A Signalling Model

For years we’ve heard about the technical mastery of Chinese students: they were entering the Intel Science Search in mass numbers, they were all getting engineering degrees, and the future downfall of the United States was at hand. The numbers were shocking to many and a little dubious to those of us with experience in education. (Many of my classmates were foreign at both the undergraduate and graduate level. They were quite smart but I never viewed foreign students as super-smart automatons ready to conquer the world.) Sure, perhaps 1,000,000 students entered the science fair, but were the projects any good?
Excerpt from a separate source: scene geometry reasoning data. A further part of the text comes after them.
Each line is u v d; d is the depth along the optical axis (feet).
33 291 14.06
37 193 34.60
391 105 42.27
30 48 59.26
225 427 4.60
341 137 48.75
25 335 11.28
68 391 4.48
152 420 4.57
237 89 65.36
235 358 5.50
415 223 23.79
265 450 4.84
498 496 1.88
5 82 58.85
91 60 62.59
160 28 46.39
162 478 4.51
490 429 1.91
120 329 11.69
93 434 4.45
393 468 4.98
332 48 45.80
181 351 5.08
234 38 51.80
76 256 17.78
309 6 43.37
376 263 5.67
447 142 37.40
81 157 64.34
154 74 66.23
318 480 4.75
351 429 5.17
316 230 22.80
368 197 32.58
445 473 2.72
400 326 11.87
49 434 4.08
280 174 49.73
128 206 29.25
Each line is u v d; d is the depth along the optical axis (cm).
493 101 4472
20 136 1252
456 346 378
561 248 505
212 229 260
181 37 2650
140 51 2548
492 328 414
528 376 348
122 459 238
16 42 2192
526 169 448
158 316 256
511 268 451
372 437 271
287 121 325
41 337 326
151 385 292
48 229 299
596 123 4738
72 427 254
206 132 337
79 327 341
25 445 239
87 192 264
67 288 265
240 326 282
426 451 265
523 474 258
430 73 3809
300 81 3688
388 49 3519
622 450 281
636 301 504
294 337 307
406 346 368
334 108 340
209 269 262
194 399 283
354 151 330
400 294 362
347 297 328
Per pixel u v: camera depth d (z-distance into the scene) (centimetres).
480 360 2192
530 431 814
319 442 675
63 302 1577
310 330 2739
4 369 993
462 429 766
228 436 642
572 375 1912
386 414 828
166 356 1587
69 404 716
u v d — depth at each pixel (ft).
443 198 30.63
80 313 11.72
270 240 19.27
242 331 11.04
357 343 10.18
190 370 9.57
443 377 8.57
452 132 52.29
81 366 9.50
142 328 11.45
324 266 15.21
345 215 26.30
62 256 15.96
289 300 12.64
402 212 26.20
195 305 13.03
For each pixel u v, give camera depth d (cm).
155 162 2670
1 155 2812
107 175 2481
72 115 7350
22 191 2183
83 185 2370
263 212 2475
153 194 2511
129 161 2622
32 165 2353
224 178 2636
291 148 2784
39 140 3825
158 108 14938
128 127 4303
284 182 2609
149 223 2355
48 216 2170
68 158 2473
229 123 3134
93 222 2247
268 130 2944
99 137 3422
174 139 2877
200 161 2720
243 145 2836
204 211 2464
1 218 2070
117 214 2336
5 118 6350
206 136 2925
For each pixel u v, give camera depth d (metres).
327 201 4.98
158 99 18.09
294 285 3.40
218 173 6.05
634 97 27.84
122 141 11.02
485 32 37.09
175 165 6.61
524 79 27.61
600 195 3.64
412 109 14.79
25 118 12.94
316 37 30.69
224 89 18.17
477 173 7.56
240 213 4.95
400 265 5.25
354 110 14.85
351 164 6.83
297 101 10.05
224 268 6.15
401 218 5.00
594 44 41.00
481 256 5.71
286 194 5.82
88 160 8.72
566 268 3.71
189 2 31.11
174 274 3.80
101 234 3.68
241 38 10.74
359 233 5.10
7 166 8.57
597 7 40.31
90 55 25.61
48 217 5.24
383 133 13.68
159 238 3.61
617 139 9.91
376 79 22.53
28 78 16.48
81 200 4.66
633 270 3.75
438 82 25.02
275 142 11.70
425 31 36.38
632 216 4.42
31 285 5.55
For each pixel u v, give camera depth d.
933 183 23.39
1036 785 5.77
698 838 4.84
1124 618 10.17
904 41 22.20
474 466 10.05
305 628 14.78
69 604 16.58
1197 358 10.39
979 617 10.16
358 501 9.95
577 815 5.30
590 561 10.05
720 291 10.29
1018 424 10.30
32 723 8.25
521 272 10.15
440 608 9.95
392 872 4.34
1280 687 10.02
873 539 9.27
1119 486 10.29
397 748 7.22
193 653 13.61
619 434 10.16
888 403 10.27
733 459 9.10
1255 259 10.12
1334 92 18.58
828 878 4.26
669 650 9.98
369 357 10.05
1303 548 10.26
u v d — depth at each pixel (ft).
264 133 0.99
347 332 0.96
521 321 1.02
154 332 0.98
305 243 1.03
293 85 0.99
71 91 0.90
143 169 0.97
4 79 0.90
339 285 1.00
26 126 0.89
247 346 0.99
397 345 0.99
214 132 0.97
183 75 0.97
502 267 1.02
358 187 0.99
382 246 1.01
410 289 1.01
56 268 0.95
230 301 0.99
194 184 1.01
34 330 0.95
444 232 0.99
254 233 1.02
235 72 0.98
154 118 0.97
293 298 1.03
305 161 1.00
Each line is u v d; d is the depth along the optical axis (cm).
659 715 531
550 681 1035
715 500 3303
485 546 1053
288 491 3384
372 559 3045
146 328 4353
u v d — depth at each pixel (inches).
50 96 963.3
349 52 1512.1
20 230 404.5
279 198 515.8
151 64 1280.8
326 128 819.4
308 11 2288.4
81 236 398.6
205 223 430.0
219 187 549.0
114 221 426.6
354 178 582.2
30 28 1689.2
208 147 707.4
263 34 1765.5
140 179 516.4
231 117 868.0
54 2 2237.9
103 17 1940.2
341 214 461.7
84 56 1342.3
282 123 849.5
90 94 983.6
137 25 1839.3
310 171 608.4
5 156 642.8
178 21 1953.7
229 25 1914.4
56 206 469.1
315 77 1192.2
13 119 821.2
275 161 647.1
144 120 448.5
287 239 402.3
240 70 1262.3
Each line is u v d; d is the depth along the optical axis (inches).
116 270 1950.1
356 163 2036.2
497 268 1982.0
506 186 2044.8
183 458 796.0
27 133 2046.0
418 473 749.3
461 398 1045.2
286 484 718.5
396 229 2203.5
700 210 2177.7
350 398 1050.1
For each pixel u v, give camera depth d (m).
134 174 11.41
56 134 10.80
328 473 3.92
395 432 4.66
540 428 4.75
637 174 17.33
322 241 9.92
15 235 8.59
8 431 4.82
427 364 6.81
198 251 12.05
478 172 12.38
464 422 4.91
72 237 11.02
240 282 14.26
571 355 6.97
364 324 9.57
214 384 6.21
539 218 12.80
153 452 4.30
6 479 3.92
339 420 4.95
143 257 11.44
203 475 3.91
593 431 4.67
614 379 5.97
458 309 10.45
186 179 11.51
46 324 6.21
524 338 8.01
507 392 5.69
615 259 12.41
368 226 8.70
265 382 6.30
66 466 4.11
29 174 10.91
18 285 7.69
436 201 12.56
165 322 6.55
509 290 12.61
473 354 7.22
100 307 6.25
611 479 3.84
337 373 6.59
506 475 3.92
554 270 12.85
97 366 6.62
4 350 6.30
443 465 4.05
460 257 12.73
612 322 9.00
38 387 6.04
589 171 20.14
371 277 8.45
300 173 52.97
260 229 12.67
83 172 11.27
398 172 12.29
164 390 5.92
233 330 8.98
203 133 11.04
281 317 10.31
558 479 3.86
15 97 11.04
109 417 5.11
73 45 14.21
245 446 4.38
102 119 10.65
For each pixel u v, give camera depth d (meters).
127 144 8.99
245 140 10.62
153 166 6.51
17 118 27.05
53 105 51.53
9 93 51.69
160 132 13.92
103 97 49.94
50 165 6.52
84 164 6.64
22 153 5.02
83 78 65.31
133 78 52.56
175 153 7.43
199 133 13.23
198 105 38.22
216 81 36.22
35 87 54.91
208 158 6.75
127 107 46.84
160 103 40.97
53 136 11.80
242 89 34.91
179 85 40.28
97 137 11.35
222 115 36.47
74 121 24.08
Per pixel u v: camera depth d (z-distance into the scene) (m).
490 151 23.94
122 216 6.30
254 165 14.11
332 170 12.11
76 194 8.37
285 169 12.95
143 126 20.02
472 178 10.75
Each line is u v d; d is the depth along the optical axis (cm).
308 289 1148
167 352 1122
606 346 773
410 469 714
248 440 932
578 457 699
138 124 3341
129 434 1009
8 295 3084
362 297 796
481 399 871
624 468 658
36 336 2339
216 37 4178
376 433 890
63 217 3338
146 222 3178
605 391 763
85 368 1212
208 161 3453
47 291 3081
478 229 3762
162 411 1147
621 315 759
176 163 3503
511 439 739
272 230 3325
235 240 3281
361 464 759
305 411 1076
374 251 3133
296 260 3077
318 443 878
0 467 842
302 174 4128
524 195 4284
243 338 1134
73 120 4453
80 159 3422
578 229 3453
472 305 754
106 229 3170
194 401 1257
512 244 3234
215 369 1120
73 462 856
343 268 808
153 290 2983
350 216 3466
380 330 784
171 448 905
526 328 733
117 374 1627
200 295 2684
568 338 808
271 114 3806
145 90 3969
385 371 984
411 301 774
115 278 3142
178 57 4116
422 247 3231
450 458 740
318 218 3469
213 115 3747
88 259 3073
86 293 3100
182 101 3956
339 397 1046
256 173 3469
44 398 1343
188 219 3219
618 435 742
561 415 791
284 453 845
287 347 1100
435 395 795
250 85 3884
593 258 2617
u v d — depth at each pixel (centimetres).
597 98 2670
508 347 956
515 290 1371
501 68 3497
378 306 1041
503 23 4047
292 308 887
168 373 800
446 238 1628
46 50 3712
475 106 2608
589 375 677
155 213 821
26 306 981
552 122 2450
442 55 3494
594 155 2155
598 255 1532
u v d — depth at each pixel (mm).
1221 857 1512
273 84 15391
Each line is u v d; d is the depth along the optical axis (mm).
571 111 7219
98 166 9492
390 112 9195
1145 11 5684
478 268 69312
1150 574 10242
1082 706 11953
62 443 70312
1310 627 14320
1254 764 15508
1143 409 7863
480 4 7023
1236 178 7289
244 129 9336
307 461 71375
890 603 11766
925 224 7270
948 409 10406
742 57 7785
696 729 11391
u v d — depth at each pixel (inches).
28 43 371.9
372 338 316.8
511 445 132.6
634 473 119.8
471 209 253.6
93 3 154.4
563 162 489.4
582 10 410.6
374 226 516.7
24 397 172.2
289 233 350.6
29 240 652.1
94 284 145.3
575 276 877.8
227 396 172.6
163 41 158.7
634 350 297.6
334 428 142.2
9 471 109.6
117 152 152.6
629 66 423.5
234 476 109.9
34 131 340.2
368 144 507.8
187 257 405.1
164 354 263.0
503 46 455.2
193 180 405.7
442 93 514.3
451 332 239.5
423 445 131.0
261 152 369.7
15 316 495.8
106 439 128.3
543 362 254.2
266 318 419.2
It seems that some of the progress, at least, has been exaggerated. As the Economist reports:

ALMOST 7m students are graduating from Chinese universities this summer, and there is plenty of pressure to turn newly minted qualifications into well-paid jobs. The competition is increased by the ease with which almost anyone in China can buy a fake degree.

Can a country, in 30 years, have developed the infrastructure to educate 7 million people at the university level? That’s the equivalent of 140 giant State schools of 50,000 students each. Are there enough qualified professors to train them all?

There’s been much talk recently of an “education bubble” in America. I agree that education is expensive, but is it the sort of asset that can produce a bubble? I’m unsure. There is sad evidence that in China the signalling is more important than the educational experience:

“Chinese people pay more attention to having a diploma than they do to having a real education,” says Mr Xiong. “A diploma is worth actual money, whereas an education is not.”

A country where that is true will never be at the forefront of human progress.